▶ Activity
Filter these entries down to the lines that hold the word "eksploracji", and show each of them.

(Data records)
:::::
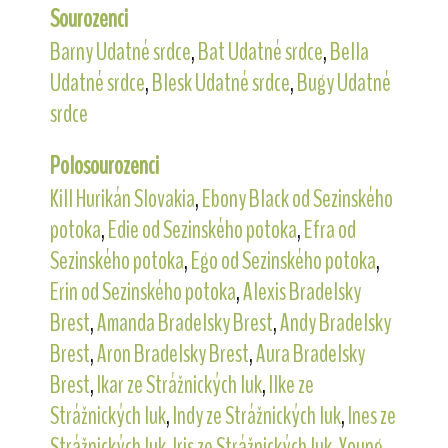
Sourozenci
Barny Udatné srdce
,
Bat Udatné srdce
,
Bella
Udatné srdce
,
Blesk Udatné srdce
,
Bugy Udatné
srdce
Polosourozenci
Kill Hurikán Slovakia
,
Ebony Black od Sezinského
potoka
,
Edie od Sezinského potoka
,
Efra od
Sezinského potoka
,
Ego od Sezinského potoka
,
Erin od Sezinského potoka
,
Alexis Bradelsky
Brest
,
Amanda Bradelsky Brest
,
Andy Bradelsky
Brest
,
Aron Bradelsky Brest
,
Aura Bradelsky
Brest
,
Ikar ze Strážnických luk
,
Ilke ze
Strážnických luk
,
Indy ze Strážnických luk
,
Ines ze
Strážnických luk
,
Iris ze Strážnických luk
,
Young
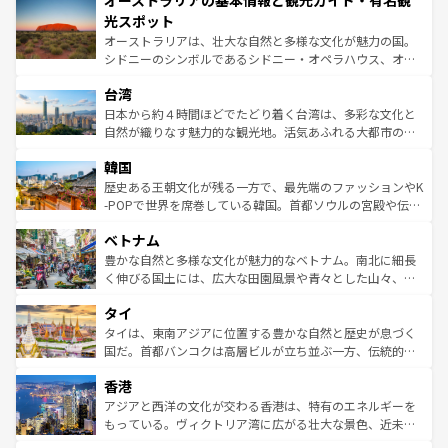
オーストラリアの基本情報と観光ガイド・有名観
ワイ島は見逃せない。また、定番の観光地といえばオアフ
文化が魅力。旅行者はアメリカの各地域で異なる魅力を楽
島だが、静かな自然を求めるならマウイ島やカウアイ島が
光スポット
しみながら、その多様性と豊かな歴史を感じることができ
おすすめ。エメラルドグリーンに輝く海をはじめ、豊かな
オーストラリアは、壮大な自然と多様な文化が魅力の国。
るだろう。車でのロードトリップや列車の旅も、アメリカ
文化や歴史が息づいている。「アロハスピリット」と呼ば
シドニーのシンボルであるシドニー・オペラハウス、オー
ならではの贅沢な旅のスタイルだ。 なお、新着のアメリカ
れるおもてなしの心で訪れる人々を迎えてくれるハワイの
ストラリア東海岸北部に広がる大サンゴ礁地帯グレートバ
情報は
コンテンツ一覧
を参照してほしい。
人々、おいしいローカルフードやハワイアンミュージッ
台湾
リアリーフや大陸中央部にそびえるウルル（エアーズロッ
ク、伝統的なフラダンスなど、すべてがハワイの魅力を彩
ク）、タスマニアの美しい原生林やケアンズの熱帯雨林な
日本から約４時間ほどでたどり着く台湾は、多彩な文化と
っている。訪れるたびに新しい発見と感動が待っているハ
ど、見どころがたくさん。また、カフェやワイン、オージ
自然が織りなす魅力的な観光地。活気あふれる大都市の台
ワイを、存分に味わってほしい。 なお、新着のハワイ情報
ービーフなどの食文化も豊かで、美味しいものであふれて
北やノスタルジックな町並みが人気な九份（ジォウフェ
は
コンテンツ一覧
を参照してほしい。
韓国
いる。アクティビティも充実しており、サーフィンやダイ
ン）、静ひつな山岳地帯である台湾東部など、都市の喧騒
ビング、ハイキングなど、アウトドア好きにはたまらな
と山間の静けさが共存しており、訪れる人に新しい発見と
歴史ある王朝文化が残る一方で、最先端のファッションやK
い。オーストラリアの多彩な魅力を存分に味わいつくそ
驚きをもたらしてくれる。また、奥深い台湾の食文化も魅
-POPで世界を席巻している韓国。首都ソウルの宮殿や伝統
う。 なお、新着のオーストラリア情報は
コンテンツ一覧
を
力で、夜市などの屋台グルメから高級料理、ヘルシーで美
家屋が並ぶエリアでは韓国の歴史と文化に浸ることがで
参照してほしい。
ベトナム
容にもいいと評判のスイーツなど、バラエティ豊かな料理
き、地方に足を延ばせば四季折々の自然美を楽しむことが
が味わえる。 なお、新着の台湾情報は
コンテンツ一覧
を参
できる。そして、キムチや焼肉、絶品のストリートフード
豊かな自然と多様な文化が魅力的なベトナム。南北に細長
照してほしい。
まで、さまざまな韓国料理が待っている。夜には、韓国な
く伸びる国土には、広大な田園風景や青々とした山々、世
らではのナイトライフも堪能できる。あたたかいホスピタ
界遺産に登録された壮大な自然景観が点在し、都市部では
タイ
リティに包まれながら、韓国の多彩な魅力を心ゆくまで味
急速な発展と共に伝統が息づく。ハノイの古い町並みやホ
わってみてほしい。 なお、新着の韓国情報は
コンテンツ一
ーチミン市のフランス統治時代の建物も、独特の雰囲気を
タイは、東南アジアに位置する豊かな自然と歴史が息づく
覧
を参照してほしい。
醸し出している。また、バラエティの豊かさとおいしさで
国だ。首都バンコクは高層ビルが立ち並ぶ一方、伝統的な
世界中の食通を魅了してやまないベトナム料理も魅力のひ
寺院や市場がいたるところに点在し、古きよき文化と現代
香港
とつ。フォーやバインミー、ベトナムコーヒーなどは、ぜ
の活気が交差している。北部ではチェンマイなどの山岳地
ひ現地で味わいたい。どの地域を訪れてもあたたかい人々
帯で自然と触れ合い、南部ではプーケットやクラビの美し
アジアと西洋の文化が交わる香港は、特有のエネルギーを
が旅行者を迎えてくれるので、きっと忘れられない旅にな
いビーチでリゾート気分を楽しむことができる。タイ料理
もっている。ヴィクトリア湾に広がる壮大な景色、近未来
るはずだ。 なお、新着のベトナム情報は
コンテンツ一覧
を
は世界的に有名で、屋台から高級レストランまで味覚を刺
的なアートスポット、そして歴史と現代が融合した町並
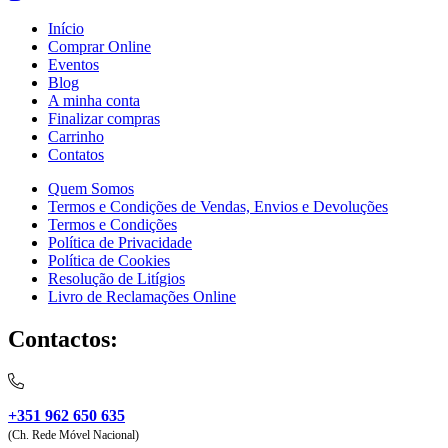
Início
Comprar Online
Eventos
Blog
A minha conta
Finalizar compras
Carrinho
Contatos
Quem Somos
Termos e Condições de Vendas, Envios e Devoluções
Termos e Condições
Política de Privacidade
Política de Cookies
Resolução de Litígios
Livro de Reclamações Online
Contactos:
+351 962 650 635
(Ch. Rede Móvel Nacional)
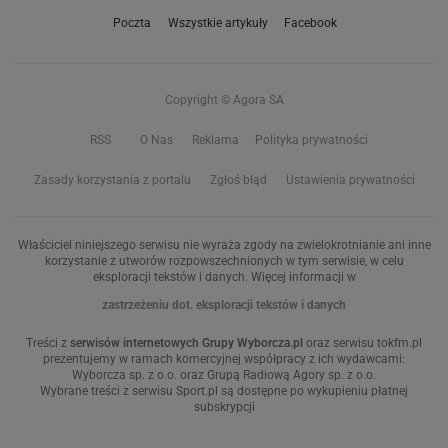
Poczta
Wszystkie artykuły
Facebook
Copyright © Agora SA
RSS
O Nas
Reklama
Polityka prywatności
Zasady korzystania z portalu
Zgłoś błąd
Ustawienia prywatności
Właściciel niniejszego serwisu nie wyraża zgody na zwielokrotnianie ani inne
korzystanie z utworów rozpowszechnionych w tym serwisie, w celu
eksploracji tekstów i danych. Więcej informacji w
zastrzeżeniu dot. eksploracji tekstów i danych
Treści z
serwisów internetowych Grupy Wyborcza.pl
oraz serwisu tokfm.pl
prezentujemy w ramach komercyjnej współpracy z ich wydawcami:
Wyborcza sp. z o.o. oraz Grupą Radiową Agory sp. z o.o.
Wybrane treści z serwisu Sport.pl są dostępne po wykupieniu płatnej
subskrypcji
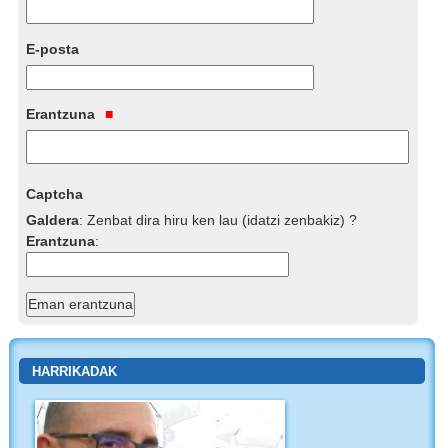
E-posta
Erantzuna
Captcha
Galdera
:
Zenbat dira hiru ken lau (idatzi zenbakiz) ?
Erantzuna
:
HARRIKADAK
:::::
▶ Exercise answer
eksploracji tekstów i danych. Więcej informacji w
zastrzeżeniu dot. eksploracji tekstów i danych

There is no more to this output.